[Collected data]
★ ★ ★

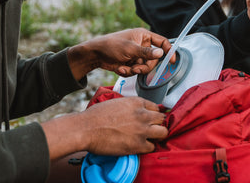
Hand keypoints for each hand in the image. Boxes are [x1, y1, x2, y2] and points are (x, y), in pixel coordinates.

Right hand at [42, 97, 167, 159]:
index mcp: (137, 102)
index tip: (151, 119)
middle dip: (157, 124)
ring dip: (156, 135)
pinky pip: (152, 147)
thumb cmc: (96, 115)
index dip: (153, 114)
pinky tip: (139, 146)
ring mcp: (142, 130)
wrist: (86, 129)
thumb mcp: (117, 102)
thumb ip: (130, 106)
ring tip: (149, 138)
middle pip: (162, 119)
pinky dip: (146, 147)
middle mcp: (142, 114)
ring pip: (163, 132)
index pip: (156, 107)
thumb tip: (136, 110)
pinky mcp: (138, 145)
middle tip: (151, 128)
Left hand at [67, 28, 171, 79]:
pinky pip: (136, 71)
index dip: (169, 50)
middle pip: (154, 59)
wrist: (95, 55)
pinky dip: (128, 72)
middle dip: (145, 66)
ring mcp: (136, 55)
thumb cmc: (111, 45)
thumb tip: (161, 53)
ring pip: (145, 67)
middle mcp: (142, 45)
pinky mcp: (131, 63)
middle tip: (136, 69)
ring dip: (135, 70)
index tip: (172, 61)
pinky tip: (119, 68)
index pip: (162, 42)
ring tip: (125, 68)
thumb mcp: (130, 49)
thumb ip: (147, 52)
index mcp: (144, 36)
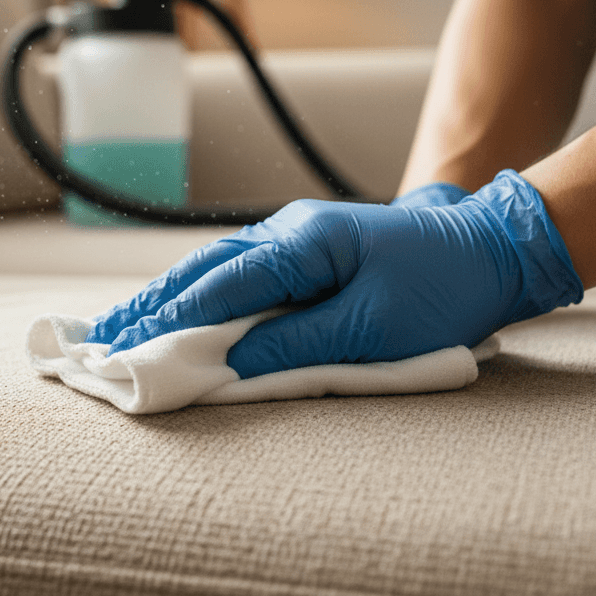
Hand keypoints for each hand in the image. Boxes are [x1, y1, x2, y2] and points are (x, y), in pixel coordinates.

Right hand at [87, 170, 582, 377]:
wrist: (494, 249)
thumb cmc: (442, 289)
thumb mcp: (372, 328)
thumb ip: (294, 343)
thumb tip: (227, 362)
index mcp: (302, 244)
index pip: (219, 287)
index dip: (169, 322)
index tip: (125, 350)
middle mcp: (287, 232)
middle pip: (203, 271)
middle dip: (150, 307)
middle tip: (101, 337)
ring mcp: (294, 237)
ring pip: (216, 268)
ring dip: (169, 299)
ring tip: (122, 326)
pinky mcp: (305, 253)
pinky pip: (241, 274)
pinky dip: (202, 295)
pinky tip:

★ ★ ★

> _Task prompt_
Set out exactly the run of lines that begins at the line holding "middle mcp: (287, 232)" and ends at the last line of the data.

> _Answer space_
middle mcp: (287, 232)
middle pip: (203, 271)
middle dip: (150, 307)
middle tip: (101, 337)
ring mcp: (294, 237)
ring pip: (216, 268)
ring dip: (169, 299)
ring tip: (122, 326)
pinky mcp: (305, 253)
pinky pip: (241, 274)
pinky dip: (202, 295)
pinky tip:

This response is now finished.